7.30 was in contact with one vendor for about a month, posing as customer.

Every day she released hundreds of photos of new products on her site.

The vendor even offered tiger bones and tiger wine, which were banned back in 1993 but seemingly still doing a thriving trade.

The customer buys online using the WeChat account and a courier is organised to drop it to your home.

It is a lucrative business and buyers can easily evade capture by closing down and setting up new accounts and sites.

Under Chinese law what they are doing is cybercrime but Chinese authorities do not have the resources or will to control it.

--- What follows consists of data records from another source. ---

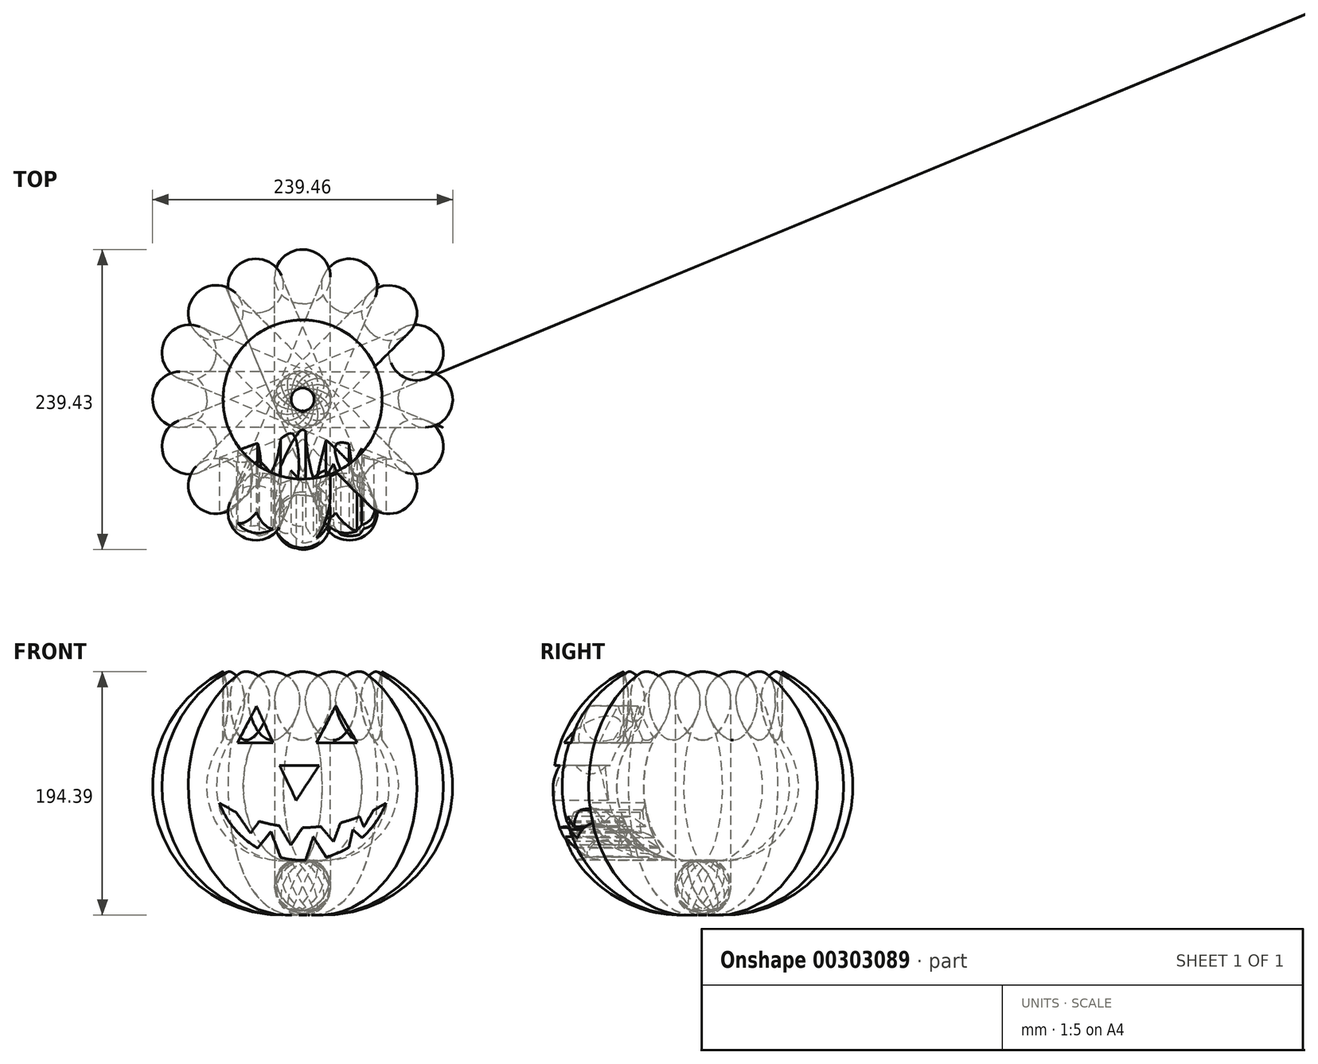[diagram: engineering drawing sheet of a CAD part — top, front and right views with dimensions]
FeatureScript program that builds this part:
annotation { "Feature Type Name" : "Feature", "Feature Type Description" : "" }
export const myFeature = defineFeature(function(context is Context, id is Id, definition is map)
    precondition{}
    {
        {
            var Q0;
            Q0=qCreatedBy(makeId("Front.planeOp"),FACE);
            var sketch = newSketch(context, id + "F0", { "sketchPlane" : qUnion([Q0])});
            skArc(sketch, "E0", {"start": v(0, 79.13) * mm, "mid": v(-97.9, 0) * mm, "end": v(0, -79.13) * mm});
            skPoint(sketch, "E1.center.orphan", {"position": v(0, 0) * mm});
            skPoint(sketch, "E1.end.orphan", {"position": v(0, -79.13) * mm});
            skSolve(sketch);
        }
        {
            var Q0;
            Q0=qCreatedBy(makeId("Right.planeOp"),FACE);
            var Q1;
            Q1=sQuery(id+"F0.wireOp",VERTEX,"E0.start");
            cPlane(context, id + "F1", {"entities" : qUnion([Q0, Q1]), "cplaneType" : CPlaneType.PLANE_POINT, "offset" : 25.4 * mm, "width" : 152.4 * mm, "height" : 152.4 * mm});
        }
        {
            var Q0;
            Q0=qCreatedBy(id+"F1.planeOp",FACE);
            var sketch = newSketch(context, id + "F2", { "sketchPlane" : qUnion([Q0])});
            skCircle(sketch, "E2", {"center": v(0, 79.13) * mm, "radius": 22.23 * mm});
            skCircle(sketch, "E3", {"center": v(0, -79.13) * mm, "radius": 22.23 * mm});
            skSolve(sketch);
        }
        {
            var Q0;
            Q0=makeQuery(id+"F2.imprint","IMPRINT",FACE,{"disambiguationData":[TD([[makeQuery(id+"F2.imprint","IMPRINT",EDGE,{"derivedFrom":sQuery(id+"F2.wireOp",EDGE,"E2")}),1.0]])]});
            var Q1;
            Q1=sQuery(id+"F0.wireOp",EDGE,"E0");
            sweep(context, id + "F3", {"profiles" : qUnion([Q0]), "path" : qUnion([Q1])});
        }
        {
            var Q0;
            Q0=qCreatedBy(id+"F1.planeOp",FACE);
            var sketch = newSketch(context, id + "F4", { "sketchPlane" : qUnion([Q0])});
            skLineSegment(sketch, "E4", {"start": v(0, -110.28) * mm, "end": v(0, 148.06) * mm});
            skSolve(sketch);
        }
        {
            var Q0;
            Q0=makeQuery(id+"F3.opSweep","SWEPT_BODY",BODY,{"disambiguationData":[OSD([sQuery(id+"F0.wireOp",EDGE,"E1"),sQuery(id+"F2.wireOp",EDGE,"E2")])]});
            var Q1;
            Q1=sQuery(id+"F4.wireOp",EDGE,"E4");
            circularPattern(context, id + "F5", {"entities" : qUnion([Q0]), "axis" : qUnion([Q1]), "angle" : 360 * degree, "instanceCount" : 16, "equalSpace" : true});
        }
        {
            var Q0;
            Q0=qCreatedBy(makeId("Top.planeOp"),FACE);
            cPlane(context, id + "F6", {"entities" : qUnion([Q0]), "cplaneType" : CPlaneType.OFFSET, "offset" : 127 * mm, "width" : 152.4 * mm, "height" : 152.4 * mm});
        }
        {
            var Q0;
            Q0=qCreatedBy(makeId("Front.planeOp"),FACE);
            cPlane(context, id + "F7", {"entities" : qUnion([Q0]), "cplaneType" : CPlaneType.OFFSET, "offset" : 127 * mm, "width" : 152.4 * mm, "height" : 152.4 * mm});
        }
        {
            var Q0;
            Q0=qCreatedBy(id+"F7.planeOp",FACE);
            var sketch = newSketch(context, id + "F8", { "sketchPlane" : qUnion([Q0])});
            skLineSegment(sketch, "E5", {"start": v(-51.98, 34.85) * mm, "end": v(-36.83, 64.12) * mm});
            skLineSegment(sketch, "E6", {"start": v(-36.83, 64.12) * mm, "end": v(-23.47, 34.85) * mm});
            skLineSegment(sketch, "E7", {"start": v(-23.47, 34.85) * mm, "end": v(-51.98, 34.85) * mm});
            skLineSegment(sketch, "E8", {"start": v(11.09, 34.85) * mm, "end": v(26.4, 64.43) * mm});
            skLineSegment(sketch, "E9", {"start": v(26.4, 64.43) * mm, "end": v(43.46, 34.85) * mm});
            skLineSegment(sketch, "E10", {"start": v(43.46, 34.85) * mm, "end": v(11.09, 34.85) * mm});
            skArc(sketch, "E11", {"start": v(-66.54, -13.16) * mm, "mid": v(-54.3, -33.82) * mm, "end": v(-35.89, -49.24) * mm});
            skLineSegment(sketch, "E12", {"start": v(-52.86, -20.82) * mm, "end": v(-41.52, -37.41) * mm});
            skLineSegment(sketch, "E13", {"start": v(-41.52, -37.41) * mm, "end": v(-34.68, -27.81) * mm});
            skLineSegment(sketch, "E14", {"start": v(-18.57, -31.41) * mm, "end": v(-9.45, -46.9) * mm});
            skLineSegment(sketch, "E15", {"start": v(-9.45, -46.9) * mm, "end": v(0, -32.83) * mm});
            skLineSegment(sketch, "E16", {"start": v(14.4, -31.98) * mm, "end": v(24.68, -44.08) * mm});
            skLineSegment(sketch, "E17", {"start": v(24.68, -44.08) * mm, "end": v(30.21, -29.04) * mm});
            skLineSegment(sketch, "E18", {"start": v(45.5, -24.06) * mm, "end": v(48.8, -32.28) * mm});
            skLineSegment(sketch, "E19", {"start": v(48.8, -32.28) * mm, "end": v(56.58, -18.96) * mm});
            skLineSegment(sketch, "E20", {"start": v(-35.89, -49.24) * mm, "end": v(-25.35, -36.13) * mm});
            skLineSegment(sketch, "E21", {"start": v(-25.35, -36.13) * mm, "end": v(-17.44, -56.78) * mm});
            skLineSegment(sketch, "E22", {"start": v(2.37, -58.9) * mm, "end": v(8.51, -40.23) * mm});
            skLineSegment(sketch, "E23", {"start": v(8.51, -40.23) * mm, "end": v(18.72, -56.44) * mm});
            skLineSegment(sketch, "E24", {"start": v(36.94, -48.62) * mm, "end": v(40.07, -34.33) * mm});
            skLineSegment(sketch, "E25", {"start": v(40.07, -34.33) * mm, "end": v(47.27, -41) * mm});
            skArc(sketch, "E26.trimOffspring", {"start": v(-34.68, -27.81) * mm, "mid": v(-26.68, -29.88) * mm, "end": v(-18.57, -31.41) * mm});
            skArc(sketch, "E27.trimOffspring", {"start": v(30.21, -29.04) * mm, "mid": v(37.94, -26.8) * mm, "end": v(45.5, -24.06) * mm});
            skArc(sketch, "E28.trimOffspring", {"start": v(0, -32.83) * mm, "mid": v(7.2, -32.62) * mm, "end": v(14.4, -31.98) * mm});
            skArc(sketch, "E29.trimOffspring", {"start": v(56.58, -18.96) * mm, "mid": v(61.63, -16.18) * mm, "end": v(66.54, -13.16) * mm});
            skArc(sketch, "E30.trimOffspring", {"start": v(47.27, -41) * mm, "mid": v(58.58, -28.24) * mm, "end": v(66.54, -13.16) * mm});
            skArc(sketch, "E31.trimOffspring", {"start": v(18.72, -56.44) * mm, "mid": v(28.1, -53.16) * mm, "end": v(36.94, -48.62) * mm});
            skArc(sketch, "E32.trimOffspring", {"start": v(-17.44, -56.78) * mm, "mid": v(-7.6, -58.53) * mm, "end": v(2.37, -58.9) * mm});
            skLineSegment(sketch, "E33", {"start": v(-52.86, -20.82) * mm, "end": v(-66.54, -13.16) * mm});
            skLineSegment(sketch, "E34", {"start": v(-5.13, -11.1) * mm, "end": v(-18.4, 16.8) * mm});
            skLineSegment(sketch, "E35", {"start": v(-18.4, 16.8) * mm, "end": v(13.18, 16.8) * mm});
            skLineSegment(sketch, "E36", {"start": v(13.18, 16.8) * mm, "end": v(-5.13, -11.1) * mm});
            skSolve(sketch);
        }
        {
            var Q0;
            Q0 = qSketchRegion(id + "F8", true);
            extrude(context, id + "F9", {"entities" : qUnion([Q0]), "operationType" : NewBodyOperationType.REMOVE, "oppositeDirection" : true, "depth" : 127 * mm});
        }
        {
            var Q0;
            Q0=qCreatedBy(id+"F6.planeOp",FACE);
            var sketch = newSketch(context, id + "F10", { "sketchPlane" : qUnion([Q0])});
            skCircle(sketch, "E37", {"center": v(0, 0) * mm, "radius": 63.5 * mm});
            skSolve(sketch);
        }
        {
            var Q0;
            Q0=makeQuery(id+"F10.imprint","IMPRINT",FACE,{"disambiguationData":[TD([[makeQuery(id+"F10.imprint","IMPRINT",EDGE,{"derivedFrom":sQuery(id+"F10.wireOp",EDGE,"E37")}),1.0]])]});
            extrude(context, id + "F11", {"entities" : qUnion([Q0]), "operationType" : NewBodyOperationType.REMOVE, "oppositeDirection" : true, "depth" : 101.6 * mm});
        }
    });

‘China doesn’t care about elephants’

PHOTO: An elephant and her calf in the Gorongosa National Park, Mozambique. (Supplied: Gina Poole)

The World Wide Fund for Nature, in collaboration with animal welfare group Traffic, are the only groups in China trying to understand the nature of the illegal online trade.

Zhou Fei, director of China’s Traffic Office said the authorities were not confronting the issue.

“Their capacity is quite limited, wildlife crime is not on their top list. These online sales are quite rampant,” he said.

Conservationists like Ms Crosta said the ban on the legal ivory was only a first step and a massive education program is needed.

“China doesn’t care about elephants, it’s not in their culture yet,” he said.

“The ban is not out of care, it’s just a reaction to international pressure from governments and, behind the scenes, from Prince William and the Obama administration.”

If the African elephants are to have a future, conservationists say, the illegal markets in China have to be shut down immediately.

Each year 30,000 elephants are being poached, faster than they can reproduce, and in some parts of Africa they are already near extinction.